# [Task instructions]
Copy out each line of the data below in which "between" appears.

# [Recorded information]
[Start of Attachment]
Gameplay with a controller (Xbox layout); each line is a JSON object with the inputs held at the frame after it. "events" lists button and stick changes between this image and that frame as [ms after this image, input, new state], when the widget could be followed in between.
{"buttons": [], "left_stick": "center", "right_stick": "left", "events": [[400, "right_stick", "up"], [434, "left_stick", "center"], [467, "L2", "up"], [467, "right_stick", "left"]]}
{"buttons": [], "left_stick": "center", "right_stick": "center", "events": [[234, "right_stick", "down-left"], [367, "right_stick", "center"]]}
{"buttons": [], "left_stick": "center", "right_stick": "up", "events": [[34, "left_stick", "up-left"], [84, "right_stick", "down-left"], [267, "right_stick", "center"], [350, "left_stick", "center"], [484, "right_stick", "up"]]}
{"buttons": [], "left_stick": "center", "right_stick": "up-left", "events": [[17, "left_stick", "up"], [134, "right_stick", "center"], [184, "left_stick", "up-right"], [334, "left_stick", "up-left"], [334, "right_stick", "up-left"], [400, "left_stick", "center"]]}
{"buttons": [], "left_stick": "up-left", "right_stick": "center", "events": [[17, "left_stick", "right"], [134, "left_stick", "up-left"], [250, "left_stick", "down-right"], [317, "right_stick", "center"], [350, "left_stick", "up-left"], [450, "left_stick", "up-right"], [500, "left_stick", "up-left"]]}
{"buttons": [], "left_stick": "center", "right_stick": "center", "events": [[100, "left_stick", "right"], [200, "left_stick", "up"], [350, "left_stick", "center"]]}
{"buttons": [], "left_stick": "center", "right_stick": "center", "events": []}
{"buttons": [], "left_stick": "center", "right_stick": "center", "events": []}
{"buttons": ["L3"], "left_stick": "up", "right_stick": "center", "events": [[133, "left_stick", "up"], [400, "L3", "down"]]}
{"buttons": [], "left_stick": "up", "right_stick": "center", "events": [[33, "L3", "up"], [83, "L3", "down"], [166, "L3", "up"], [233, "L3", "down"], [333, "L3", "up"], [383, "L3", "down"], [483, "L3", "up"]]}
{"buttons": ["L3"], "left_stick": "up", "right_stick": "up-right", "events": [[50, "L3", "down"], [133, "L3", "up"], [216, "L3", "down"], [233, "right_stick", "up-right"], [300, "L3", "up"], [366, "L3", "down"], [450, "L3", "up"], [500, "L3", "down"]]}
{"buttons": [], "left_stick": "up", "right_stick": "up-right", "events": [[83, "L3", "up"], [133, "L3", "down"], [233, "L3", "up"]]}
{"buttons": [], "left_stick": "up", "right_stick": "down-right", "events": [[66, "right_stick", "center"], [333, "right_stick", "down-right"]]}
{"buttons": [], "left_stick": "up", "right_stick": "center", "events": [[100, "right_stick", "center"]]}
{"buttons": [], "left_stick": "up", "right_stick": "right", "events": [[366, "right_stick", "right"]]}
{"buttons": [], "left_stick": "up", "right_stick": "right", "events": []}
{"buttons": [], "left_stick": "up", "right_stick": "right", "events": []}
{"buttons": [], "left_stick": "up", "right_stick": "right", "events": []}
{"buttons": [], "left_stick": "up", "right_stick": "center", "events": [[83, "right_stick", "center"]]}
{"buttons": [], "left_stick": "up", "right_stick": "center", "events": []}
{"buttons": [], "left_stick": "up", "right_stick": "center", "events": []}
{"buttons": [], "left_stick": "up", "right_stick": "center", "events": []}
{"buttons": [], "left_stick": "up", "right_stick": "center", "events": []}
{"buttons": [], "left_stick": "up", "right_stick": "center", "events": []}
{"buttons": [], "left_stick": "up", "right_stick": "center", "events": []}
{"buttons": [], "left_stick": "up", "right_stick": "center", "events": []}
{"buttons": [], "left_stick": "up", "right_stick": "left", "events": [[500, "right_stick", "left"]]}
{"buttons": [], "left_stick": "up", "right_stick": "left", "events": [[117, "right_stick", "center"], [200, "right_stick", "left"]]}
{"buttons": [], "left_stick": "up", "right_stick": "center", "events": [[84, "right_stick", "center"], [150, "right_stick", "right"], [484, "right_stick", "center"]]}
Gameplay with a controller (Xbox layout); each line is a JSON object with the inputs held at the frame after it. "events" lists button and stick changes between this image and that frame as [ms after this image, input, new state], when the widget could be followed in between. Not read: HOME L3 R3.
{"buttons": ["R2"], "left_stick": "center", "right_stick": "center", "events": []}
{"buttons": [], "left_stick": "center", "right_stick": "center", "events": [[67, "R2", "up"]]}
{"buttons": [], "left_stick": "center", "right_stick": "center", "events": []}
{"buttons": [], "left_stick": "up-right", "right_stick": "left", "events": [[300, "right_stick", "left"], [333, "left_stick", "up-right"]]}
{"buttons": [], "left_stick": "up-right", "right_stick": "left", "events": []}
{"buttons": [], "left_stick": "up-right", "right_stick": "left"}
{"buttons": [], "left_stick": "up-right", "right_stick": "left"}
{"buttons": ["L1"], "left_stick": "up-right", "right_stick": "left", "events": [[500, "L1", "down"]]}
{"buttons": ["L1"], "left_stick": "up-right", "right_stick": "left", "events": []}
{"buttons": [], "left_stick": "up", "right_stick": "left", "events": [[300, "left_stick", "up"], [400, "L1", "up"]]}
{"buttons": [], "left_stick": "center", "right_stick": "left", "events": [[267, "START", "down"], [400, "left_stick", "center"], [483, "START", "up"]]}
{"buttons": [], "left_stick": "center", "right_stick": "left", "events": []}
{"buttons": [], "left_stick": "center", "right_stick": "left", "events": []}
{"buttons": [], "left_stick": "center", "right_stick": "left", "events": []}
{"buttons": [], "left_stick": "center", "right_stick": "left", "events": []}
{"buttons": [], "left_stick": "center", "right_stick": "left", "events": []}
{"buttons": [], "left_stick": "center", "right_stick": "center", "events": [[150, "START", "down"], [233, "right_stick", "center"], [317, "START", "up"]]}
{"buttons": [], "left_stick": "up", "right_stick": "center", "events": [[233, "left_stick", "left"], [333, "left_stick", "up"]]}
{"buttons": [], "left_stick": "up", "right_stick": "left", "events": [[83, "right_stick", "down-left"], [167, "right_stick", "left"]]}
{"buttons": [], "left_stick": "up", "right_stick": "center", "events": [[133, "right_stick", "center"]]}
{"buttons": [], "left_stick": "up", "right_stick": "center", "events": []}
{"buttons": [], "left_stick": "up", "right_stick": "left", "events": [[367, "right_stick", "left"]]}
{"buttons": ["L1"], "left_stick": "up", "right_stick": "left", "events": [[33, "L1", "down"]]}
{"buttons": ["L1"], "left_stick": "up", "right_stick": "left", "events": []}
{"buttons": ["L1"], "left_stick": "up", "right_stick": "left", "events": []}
[End of Attachment]
# [Result for this task]
Gameplay with a controller (Xbox layout); each line is a JSON object with the inputs held at the frame after it. "events" lists button and stick changes between this image and that frame as [ms after this image, input, new state], when the widget could be followed in between.
Gameplay with a controller (Xbox layout); each line is a JSON object with the inputs held at the frame after it. "events" lists button and stick changes between this image and that frame as [ms after this image, input, new state], when the widget could be followed in between. Not read: HOME L3 R3.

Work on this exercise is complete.